L’Ukraine et l’Estonie (un pays qui se veut très connecté!) ont été victime de plusieurs attaques informatiques. Tout indique qu’elles proviennent de la Russie. L’Estonie a même une cyber milice, des volontaires pour aider en cas de conflit informatique!
L’Agence mondiale antidopage, basée à Montréal, a été victimes de piratage dont les Russes sont fort probablement responsables.
Pas de balles, pas de sang. Mais on pourra paralyser les communications, désactiver des infrastructures stratégiques (les centrales électriques, par exemple). On pense au ver informatique Stuxnet, conçu pour détruire des centrifugeuses utilisées par l’Iran pour faire des bombes atomiques.
Il y a fort à parier que des attaques informatiques inexplicables aujourd’hui ne soient que la mise en place d’éventuels conflits futurs. Des opérations qui ne sont pas de cybercriminels à courte vue, mais par des entités qui ont les moyens d’attendre. Vers une cyber guerre froide?
En préparation d’une riposte de l’OTAN?
Pourquoi faire cette exercice maintenant? C’est que des membres de l’OTAN, dont les États-Unis, considèrent répondre de façon plus musclée aux cyber attaques russes. Ne plus seulement se défendre, mais être en mesure de les initier.
Couper internet (littéralement)
Un article de Slate titrait même « La Russie pourrait couper les câbles internet de plusieurs pays ». On parlait de carrément couper les câbles sous-marins dans lesquels transitent les données entre les États-Unis et l’Europe.
97% des communications mondiales passent par ces câbles. De quoi ébranler l’économie et ralentir sérieusement le trafic internet mondial en créant des goulots d’étranglement dans les connexions qui subsistent. (Oui, on peut passer par des satellites; mais ce serait non seulement plus lent, mais ils seraient aussi immédiatement engorgés!)
Se protéger des attaques étrangères
En contrôlant le trafic d’internet et en s’assurant que les infrastructures stratégiques fonctionnent bien en huis clos, les Russes (et les chinois!) pourront rester connectés en cas de représailles ou d’attaques informatiques venant de l’étranger.

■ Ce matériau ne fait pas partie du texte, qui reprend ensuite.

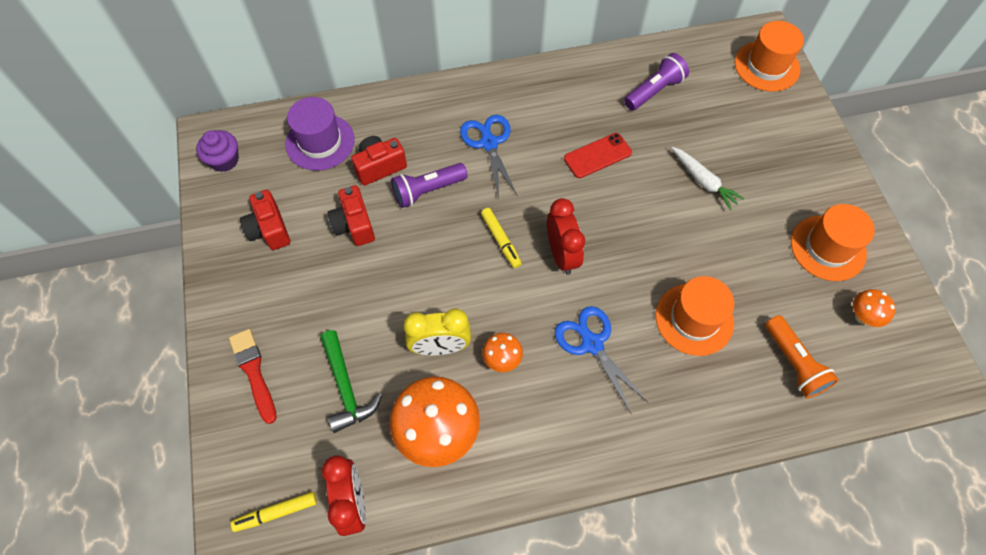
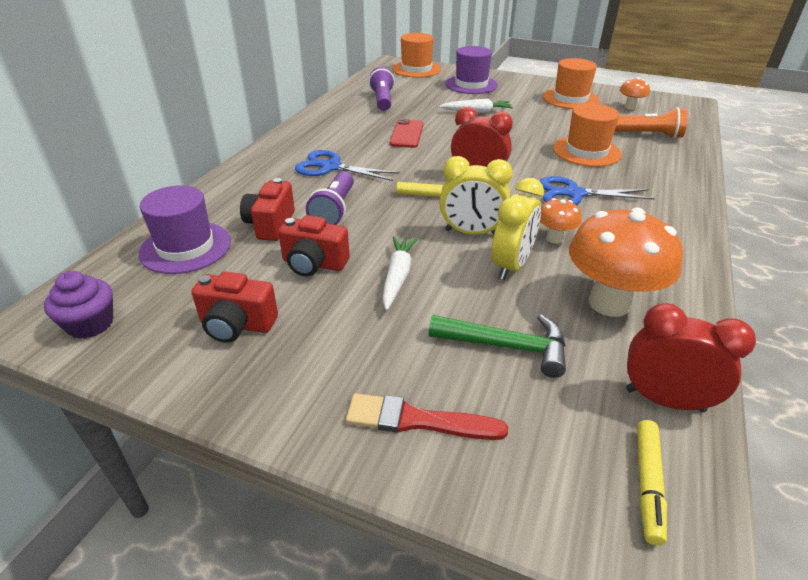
camera: 55 degrees left, 25 degrees down
(375, 283) = (398, 276): none -> white carrot
(466, 297) = (471, 232): none -> yellow clock
(773, 138) = (471, 85): none -> purple hat

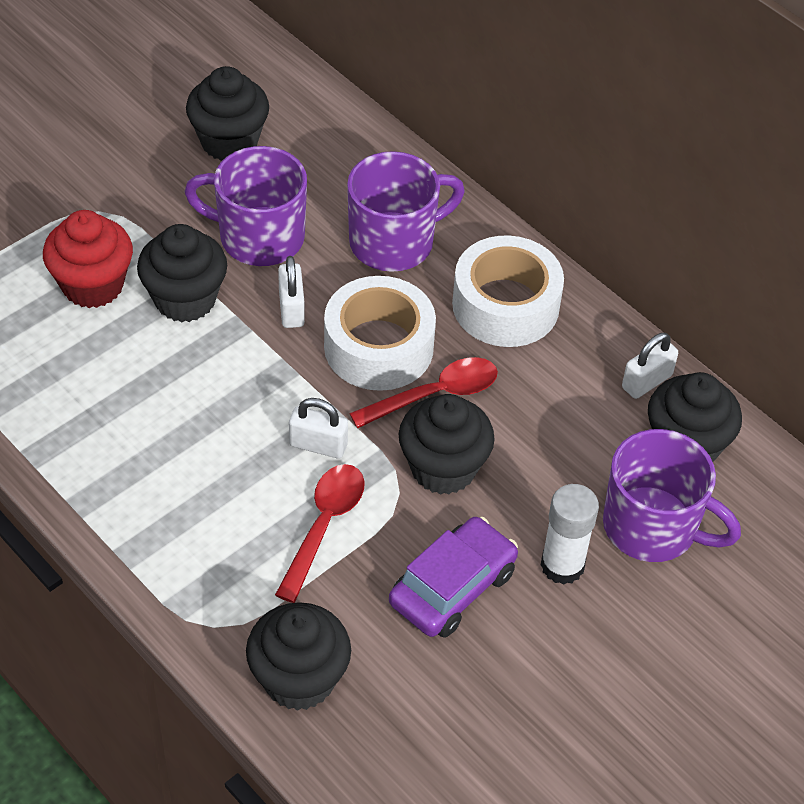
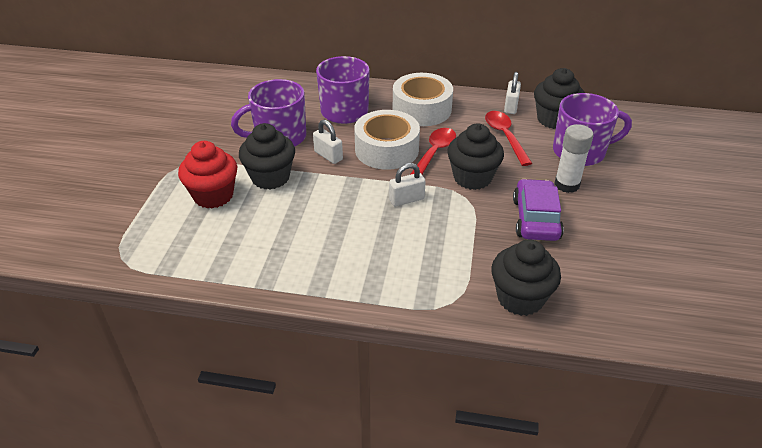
camera: 35 degrees left, 10 degrees down
(229, 142) = (221, 110): black cupcake -> none
(324, 526) = (450, 229): red spoon -> red spoon (505, 137)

Quelqu’un m’a écrit sur Twitter « C’est comme un énorme intranet russe ». Mais en cas de problème ou de conflit, il vaut mieux un intranet qui fonctionne bien qu’un internet inutilisable…
P.
“We have entered a new era of warfare, witnessing a destructive and deadly mix of conventional military might and malicious cyber attacks.
« Russia is ripping up the rule book by undermining democracy, wrecking livelihoods by targeting critical infrastructure, and weaponising information. We must be primed and ready to tackle these threats.”